DOHA (Reuters) - Hamas will not cease resisting Israel until all its demands are met, the group's overall leader Khaled Meshaal said on Thursday, adding the latest Gaza conflict was only "a milestone to reaching our objective".
Speaking at a news conference in Doha, where he lives in exile, Meshaal said the group would never give up its arms as part of any deal. He also said the group's military commander, caught earlier this month in an Israeli air strike, was "fine".
"You cannot contain the resistance, because the resistance is in our thoughts and in our souls ... our resistance will continue until all our demands are met and we are getting closer to victory and al-Quds (Jerusalem)," he said.
"This is not the end. This is just a milestone to reaching our objective. We know that Israel is strong and is aided by the international community. We will not restrict our dreams or make compromises to our demands," Meshaal said.
Israel launched its assault on the Gaza strip with the declared aim of stopping rocket attacks against Israel and destroying tunnels it said Hamas, which refuses to recognize Israel's right to exist, was using to infiltrate the country.
Hamas also called on Egypt to open the Rafah border crossing, as "a brotherly action".
"The weapons of the resistance are sacred and we will not accept that it be up for negotiation," Meshaal said. "There is no politics with out resistance and there is no resistance without arms."
Both Israel and Egypt view Hamas as a security threat and are seeking guarantees that weapons will not enter Gaza, a narrow, densely populated territory of 1.8 million people.
Speaking next to a large billboard with the slogan "A nation constructing its victory", Meshaal presented the current Gaza truce as a victory for the Palestinian people.
"Our enemy only comes under pressure when they are under fire," he said. "As our rockets hit them, they were forced to hold talks with us."
Palestinian health officials say 2,139 people, most of them civilians, including more than 490 children, have been killed in the enclave since July 8, when Israel launched an offensive.
Israel's death toll stood at 64 soldiers and six civilians.
HAMAS COMMANDER "FINE"
An open-ended ceasefire, mediated by Egypt, took effect on Tuesday evening. It called for an indefinite halt to hostilities, the immediate opening of Gaza's blockaded crossings with Israel and Egypt, and a widening of the territory's fishing zone in the Mediterranean.
Under a second stage of the truce that would begin a month later, Israel and the Palestinians would discuss construction of a Gaza sea port and Israel's release of Hamas prisoners in the occupied West Bank, possibly in a trade for the remains of two Israeli soldiers believed held by Hamas, officials have said.
Israel has said it would facilitate the flow of more civilian goods and humanitarian and reconstruction aid into the impoverished territory if the truce was honored.
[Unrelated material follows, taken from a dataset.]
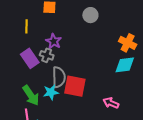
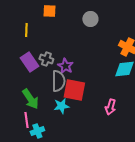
purple star: (54, 41) -> (65, 66), moved
cyan star: (51, 92) -> (61, 106), moved
pink arrow: (111, 103) -> (110, 107), turned -98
Meshaal described the condition of the group's military commander Mohammed Deif as "fine", after what it terms an Israeli assassination attempt on him earlier this month.
Hamas' military wing, the Izz-el-Din al-Qassam Brigades, had said at the time that Israel had missed its target and that Deif's wife and seven-month-old son were killed in the attack.
Deif was widely believed to be masterminding the Islamist group's military campaign from underground bunkers.
Israeli Prime Minister Benjamin Netanyahu has declined to say whether Israel had tried to kill Deif, but said militant leaders were legitimate targets and that "none are immune" from attack.
Meshaal said that his message to the international community was that Hamas was not against people of different religions.
"To the Jews of the world, I tell you we are not against you because of your religion. Our problem is with occupation and settlement," he said.
Israel has said it dealt a strong blow to Hamas, killing several of its military leaders and destroying the Islamist group's cross-border infiltration tunnels.
But Israel also faced persistent rocket fire for nearly two months that caused an exodus from a number of border communities and disrupted daily life in its commercial heartland.